WORK TASK A
According to the football team capsules, how many receiving yards did Calvin Johnson have in his record-breaking 2012 season?

EXCERPTED TEXT
Note: Capsules by staff of The MMQB. Positions indicated are for the purposes of this draft.


Coach Joe
Gibbs
(1981-1992; 2004-2007)
The Redskins were a powerful Super Bowl contender for most of Joe Gibbs’ first tenure. Washington registered a losing season just once in his first 12 seasons, winning 10 or more games in eight of those years. Gibbs’ combined .621 winning percentage in the regular season is augmented by his 17-7 mark in the postseason. Most impressive: He is the only coach to win three Super Bowls with three different quarterbacks.

Offense

QB Dan
Marino
(1983-1999)
Five times Marino led the NFL in passing yards, including 1984, when he became the first quarterback to throw for more than 5,000 yards. That 1984 season was special for Marino. It was just his second in the league. He smashed the record for touchdowns in a season (48, a dozen more than the 36 by Y.A. Tittle and George Blanda) while leading the Dolphins to a 14-2 record and his only Super Bowl appearance. Marino was inducted into the Hall of Fame in 2005.
RB Marcus
Allen
(1982-1997)
In a short-yardage situation, there is perhaps no running back in NFL history who was more trusted than Allen. That wasn’t his only skill. Over 16 seasons for the Raiders and Chiefs, Allen ran for 12,243 yards and 123 touchdowns while catching 587 passes for 5,411 yards. Of course, Allen excelled at all levels; the 2003 Hall of Famer is the only man to win the Heisman, an NCAA national title and a Super Bowl plus pick up NFL and Super Bowl MVP honors.
RB Cookie
Gilchrist
(1962-1966)
Gilchrist played six seasons in the CFL before his NFL debut, and he was one of the best two-way players Canada had ever seen. In Buffalo, he was a 6’3”, 250-pound bruiser, leading the AFL in rushing twice and in attempts three straight years from 1963 to ’65. In one 1963 game against the Jets, he set a then-pro football record with 243 rushing yards (scoring five touchdowns along the way).
WR Calvin
Johnson
(2007-2015)
The No. 2 draft pick in 2007, “Megatron” earned his nickname for his absurdly large hands. He used those hands to catch 731 passes for 11,619 yards and 83 touchdowns over his nine-year career, all with the Lions. A quiet leader, Johnson wasn’t about fanfare, even though his game invited it. Among his more impressive achievements, in 2012 Johnson broke Jerry Rice's single-season record for receiving yards with 1,964—nearly 123 yards per game. He will be eligible for the Hall of Fame in 2021.
WR Julio
Jones
(2011- )
The Falcons paid a fortune to trade up from No. 27 to No. 6 to snag Jones in the 2011 draft. The move paid off. Jones became the first player in NFL history to average more than 100 receiving yards per game over four straight seasons. His career average of 96.3 per game is also tops in NFL history, but Jones is only six seasons in and may not have peaked yet.

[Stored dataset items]
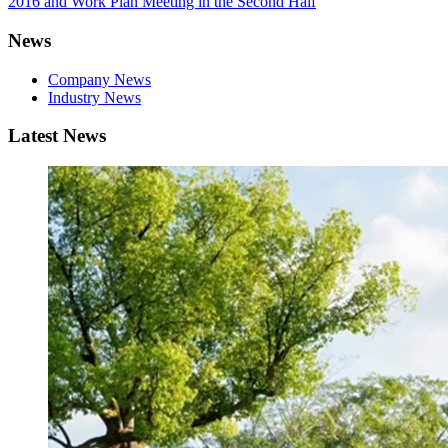
2016 and Work Plan Meeting in the Second Half
News
Company News
Industry News
Latest News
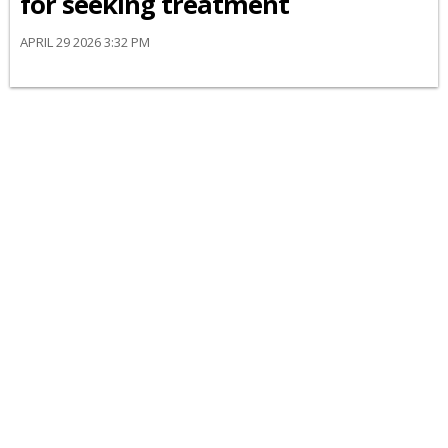
for seeking treatment
APRIL 29 2026 3:32 PM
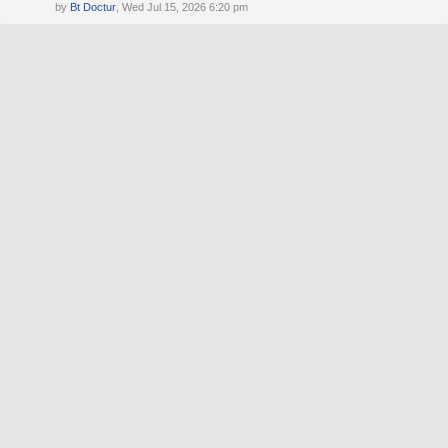
by
Bt Doctur
, Wed Jul 15, 2026 6:20 pm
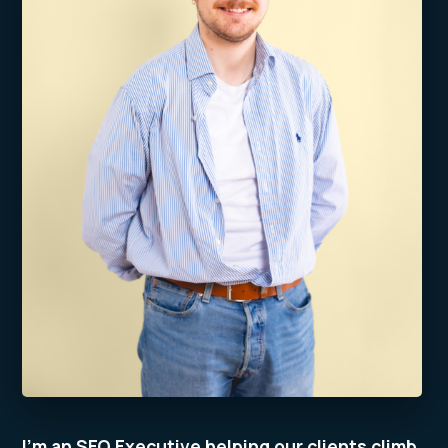
I’m an SEO Executive helping our clients climb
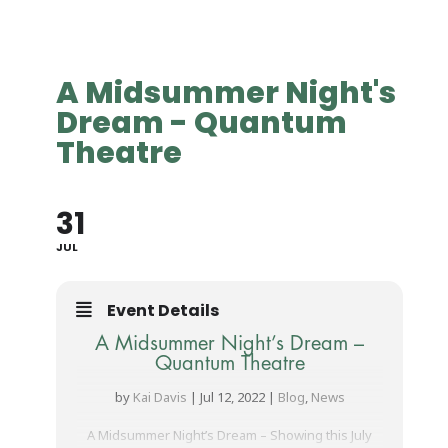
A Midsummer Night's
Dream - Quantum
Theatre
31
JUL
Event Details
A Midsummer Night’s Dream –
Quantum Theatre
by
Kai Davis
|
Jul 12, 2022
|
Blog
,
News
A Midsummer Night’s Dream – Showing this July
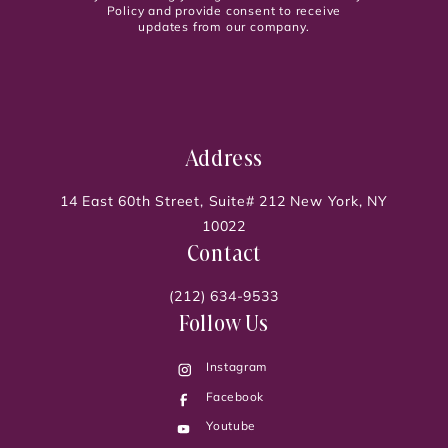
Policy and provide consent to receive
updates from our company.
Address
14 East 60th Street, Suite# 212 New York, NY
10022
Contact
(212) 634-9533
Follow Us
Instagram
Facebook
Youtube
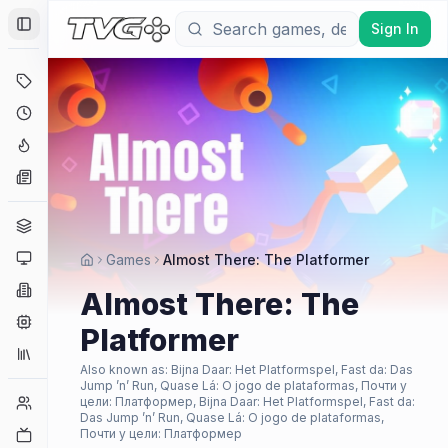
Sign In
Toggle Sidebar
Deals
Coming Soon
Hype Tracker
News
Genres
Platforms
Games
Almost There: The Platformer
Companies
Almost There: The
Engines
Platformer
Collections
Also known as:
Bijna Daar: Het Platformspel, Fast da: Das
Jump ’n’ Run, Quase Lá: O jogo de plataformas, Почти у
Player Counts
цели: Платформер, Bijna Daar: Het Platformspel, Fast da:
Das Jump ’n’ Run, Quase Lá: O jogo de plataformas,
Twitch
Почти у цели: Платформер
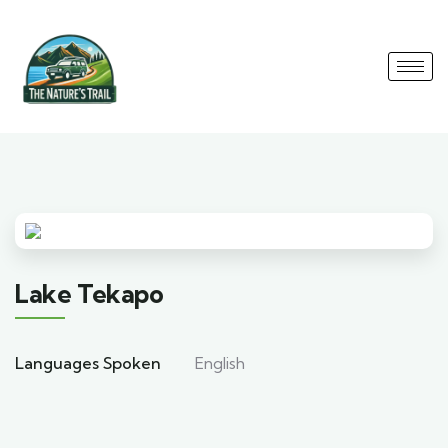
Lake Tekapo
Languages Spoken
English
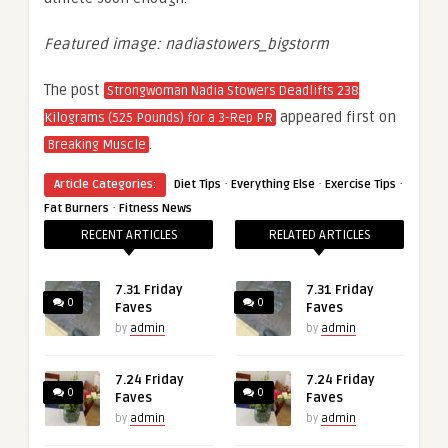
Featured image: nadiastowers_bigstorm
The post
Strongwoman Nadia Stowers Deadlifts 238
appeared first on
Kilograms (525 Pounds) for a 3-Rep PR
.
Breaking Muscle
·
·
·
Article Categories:
Diet Tips
Everything Else
Exercise Tips
·
Fat Burners
Fitness News
RECENT ARTICLES
RELATED ARTICLES
7.31 Friday
7.31 Friday
0
0
Faves
Faves
by
admin
by
admin
7.24 Friday
7.24 Friday
0
0
Faves
Faves
by
admin
by
admin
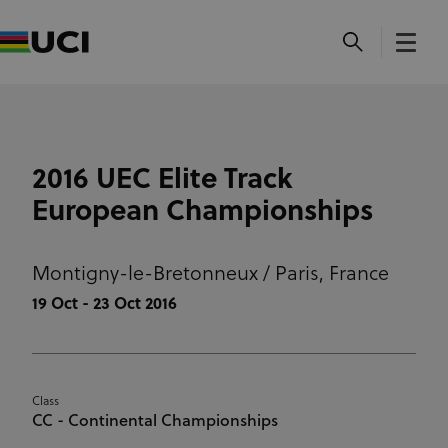
2016 UEC Elite Track
European Championships
Montigny-le-Bretonneux / Paris,
France
19 Oct - 23 Oct 2016
Class
CC - Continental Championships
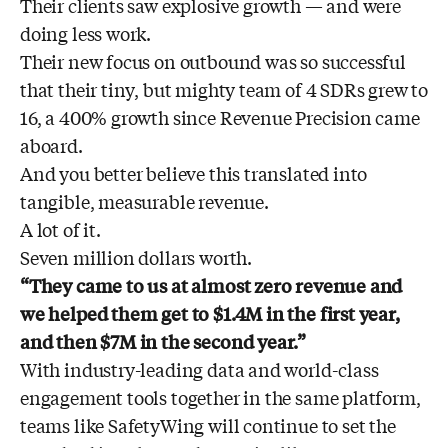
Their clients saw explosive growth — and were
doing less work.
Their new focus on outbound was so successful
that their tiny, but mighty team of 4 SDRs grew to
16, a 400% growth since Revenue Precision came
aboard.
And you better believe this translated into
tangible, measurable revenue.
A lot of it.
Seven million dollars worth.
“They came to us at almost zero revenue and
we helped them get to $1.4M in the first year,
and then $7M in the second year.”
With industry-leading data and world-class
engagement tools together in the same platform,
teams like SafetyWing will continue to set the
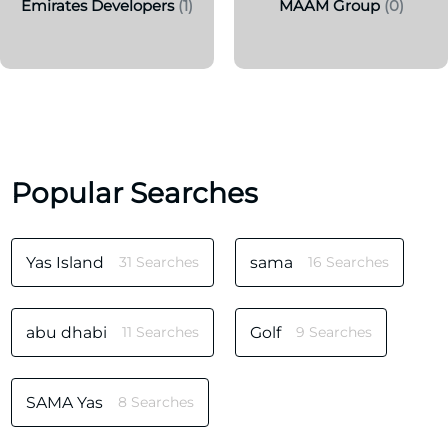
Emirates Developers
(1)
MAAM Group
(0)
Popular Searches
Yas Island
31 Searches
sama
16 Searches
abu dhabi
11 Searches
Golf
9 Searches
SAMA Yas
8 Searches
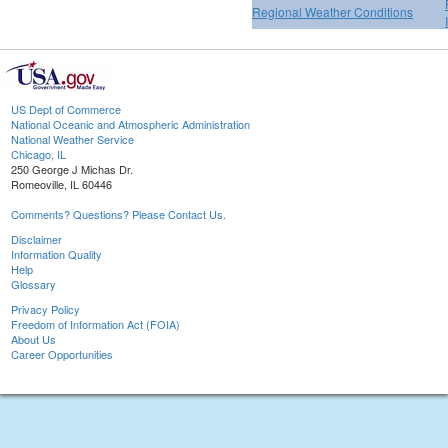
Regional Weather Conditions
US Dept of Commerce
National Oceanic and Atmospheric Administration
National Weather Service
Chicago, IL
250 George J Michas Dr.
Romeoville, IL 60446
Comments? Questions? Please Contact Us.
Disclaimer
Information Quality
Help
Glossary
Privacy Policy
Freedom of Information Act (FOIA)
About Us
Career Opportunities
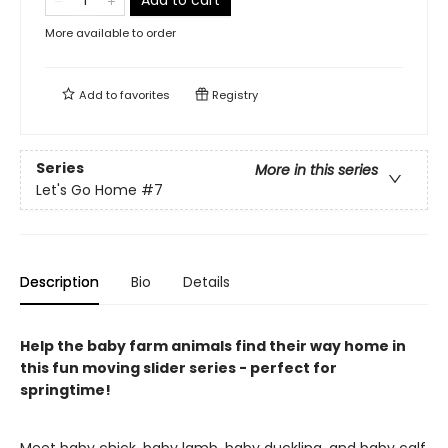
Add to cart
More available to order
Add to
favorites
Registry
Series
More in this series
Let's Go Home
#7
Description
Bio
Details
Help the baby farm animals find their way home in
this fun moving slider series - perfect for
springtime!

WORK TASK B
Copy the records word for word, beginning at the line that contains "Add to cart" and ending with the final line of the records.

EXPECTED ANSWER A
1,964

EXPECTED ANSWER B
Add to cart
More available to order
Add to
favorites
Registry
Series
More in this series
Let's Go Home
#7
Description
Bio
Details
Help the baby farm animals find their way home in
this fun moving slider series - perfect for
springtime!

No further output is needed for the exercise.